Immobilized immunoadsorbent as described in Section. 16 The spheres are 5 to 500 microns in diameter and the microspheres are 5 millimicrons to 1 micron in diameter. An immobilized immunoadsorbent according to claim 15.
17. The immobilized immunoadsorbent according to claim 16, wherein the surface area of the substrate is 0.8 to 1.0 m^2/g. 18. The immobilized immunoadsorbent of claim 12, wherein the polymer is attached to the particles by silane bonds and the antibody is attached to the polymer by imidocarbonate bonds. 19. The immobilized immunoadsorbent of claim 12, wherein the antibody is capable of releasably binding thereto an antigen specific for the antibody. 20 To attach a water-insoluble polymeric material, a substrate consisting of refractory particles that is stable against dehydration and disintegration is treated to chemically activate it, and the polymeric material is attached to the activated substrate. and chemically activating the polymer to bind the antibody, and chemically applying an antigen specific for the antibody to the activated polymer matrix. A method of forming an immobilized immunoadsorbent, comprising conjugating a population of bound antibodies. 21 Known amounts of a labeled antigen and an unknown, unlabeled antigen are contacted with an immobilized immunoadsorbent having bound antibodies specific for the antigen to detect the labeled and unknown antigens. binding a portion, thereby forming a bound fraction and an unbound fraction, and measuring the concentration of the unknown antigen as a function of the bound or unbound fraction, or both; A mixture of a known amount of labeled antigen and an unknown, unlabeled antigen is used in radioimmunoassays, in which the bound fraction is released from the immunoadsorbent by washing it with an elution medium. an antibody that is specific for the antigen and that is covalently bonded to a water-insoluble polymer that is chemically bonded to a substrate consisting of refractory particles.
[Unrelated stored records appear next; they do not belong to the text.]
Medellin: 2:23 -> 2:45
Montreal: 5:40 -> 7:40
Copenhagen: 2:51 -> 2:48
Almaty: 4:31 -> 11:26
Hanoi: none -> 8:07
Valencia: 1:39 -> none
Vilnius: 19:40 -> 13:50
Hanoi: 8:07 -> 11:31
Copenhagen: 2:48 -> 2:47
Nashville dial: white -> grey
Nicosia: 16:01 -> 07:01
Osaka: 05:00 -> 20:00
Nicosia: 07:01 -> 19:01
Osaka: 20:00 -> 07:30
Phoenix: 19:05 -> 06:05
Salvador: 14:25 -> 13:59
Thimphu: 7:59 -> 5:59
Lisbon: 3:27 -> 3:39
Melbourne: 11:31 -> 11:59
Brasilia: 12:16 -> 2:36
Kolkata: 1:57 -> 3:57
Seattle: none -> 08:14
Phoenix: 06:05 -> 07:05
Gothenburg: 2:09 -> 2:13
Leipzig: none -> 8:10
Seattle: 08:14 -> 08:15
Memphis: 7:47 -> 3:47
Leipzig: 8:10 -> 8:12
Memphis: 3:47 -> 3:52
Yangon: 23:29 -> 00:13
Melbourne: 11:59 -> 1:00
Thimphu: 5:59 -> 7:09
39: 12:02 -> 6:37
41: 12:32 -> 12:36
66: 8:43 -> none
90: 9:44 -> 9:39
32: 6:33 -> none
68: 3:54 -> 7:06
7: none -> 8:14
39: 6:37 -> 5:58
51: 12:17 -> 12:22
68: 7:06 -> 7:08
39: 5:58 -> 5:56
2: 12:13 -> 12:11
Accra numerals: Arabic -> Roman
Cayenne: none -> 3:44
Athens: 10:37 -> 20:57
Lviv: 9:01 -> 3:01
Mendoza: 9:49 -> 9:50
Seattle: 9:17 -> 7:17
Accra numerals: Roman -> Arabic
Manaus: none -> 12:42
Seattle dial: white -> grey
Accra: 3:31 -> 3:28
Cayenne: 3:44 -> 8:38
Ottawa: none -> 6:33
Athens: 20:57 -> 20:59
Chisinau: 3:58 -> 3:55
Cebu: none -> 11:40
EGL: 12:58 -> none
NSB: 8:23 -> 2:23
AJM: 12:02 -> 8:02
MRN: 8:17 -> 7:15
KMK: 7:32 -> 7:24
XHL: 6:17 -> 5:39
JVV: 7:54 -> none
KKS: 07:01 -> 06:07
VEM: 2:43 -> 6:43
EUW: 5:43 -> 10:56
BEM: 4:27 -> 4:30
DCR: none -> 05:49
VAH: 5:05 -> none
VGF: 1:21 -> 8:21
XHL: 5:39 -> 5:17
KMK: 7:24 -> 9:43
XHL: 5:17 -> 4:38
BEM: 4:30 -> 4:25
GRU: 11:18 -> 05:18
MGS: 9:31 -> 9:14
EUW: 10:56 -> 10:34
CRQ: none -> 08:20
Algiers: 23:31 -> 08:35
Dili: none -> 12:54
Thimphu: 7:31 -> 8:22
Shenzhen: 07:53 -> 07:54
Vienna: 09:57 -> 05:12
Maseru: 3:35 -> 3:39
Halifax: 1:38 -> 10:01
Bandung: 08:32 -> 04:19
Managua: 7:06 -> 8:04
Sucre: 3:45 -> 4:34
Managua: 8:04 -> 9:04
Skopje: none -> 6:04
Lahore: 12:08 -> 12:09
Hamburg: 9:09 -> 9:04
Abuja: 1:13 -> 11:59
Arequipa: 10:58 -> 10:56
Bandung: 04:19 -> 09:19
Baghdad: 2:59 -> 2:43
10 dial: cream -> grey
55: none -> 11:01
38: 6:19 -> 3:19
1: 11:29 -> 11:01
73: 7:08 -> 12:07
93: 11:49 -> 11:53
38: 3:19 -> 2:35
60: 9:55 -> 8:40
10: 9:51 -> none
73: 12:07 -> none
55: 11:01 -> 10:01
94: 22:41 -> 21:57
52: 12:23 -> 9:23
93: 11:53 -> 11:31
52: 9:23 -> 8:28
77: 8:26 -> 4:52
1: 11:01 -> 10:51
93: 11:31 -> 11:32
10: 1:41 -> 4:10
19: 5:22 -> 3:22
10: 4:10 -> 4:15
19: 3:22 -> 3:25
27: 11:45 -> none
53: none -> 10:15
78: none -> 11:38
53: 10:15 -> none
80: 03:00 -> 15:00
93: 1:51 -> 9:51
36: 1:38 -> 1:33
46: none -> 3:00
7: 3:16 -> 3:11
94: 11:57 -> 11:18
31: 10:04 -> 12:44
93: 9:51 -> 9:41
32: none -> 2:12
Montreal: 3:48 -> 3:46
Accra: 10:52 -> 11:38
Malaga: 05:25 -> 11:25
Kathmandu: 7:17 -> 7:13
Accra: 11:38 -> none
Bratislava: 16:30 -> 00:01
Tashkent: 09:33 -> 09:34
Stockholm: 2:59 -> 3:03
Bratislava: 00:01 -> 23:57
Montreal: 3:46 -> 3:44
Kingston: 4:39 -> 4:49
A method characterized by continuous flowing. 22. The radioimmunoassay method according to claim 21, wherein the water-insoluble polymer has a hydroxyl functional group. 23. The radioimmunoassay method according to claim 22, wherein the polymer is dextran. 24 Claim 21, wherein the substrate is superficially porous
Radioimmunoassay as described in section. 25. The radioimmunoassay method of claim 24, wherein the polymer is bonded to the substance by a silane bond, and the antibody is bonded to the polymer by an imidocarbonate bond.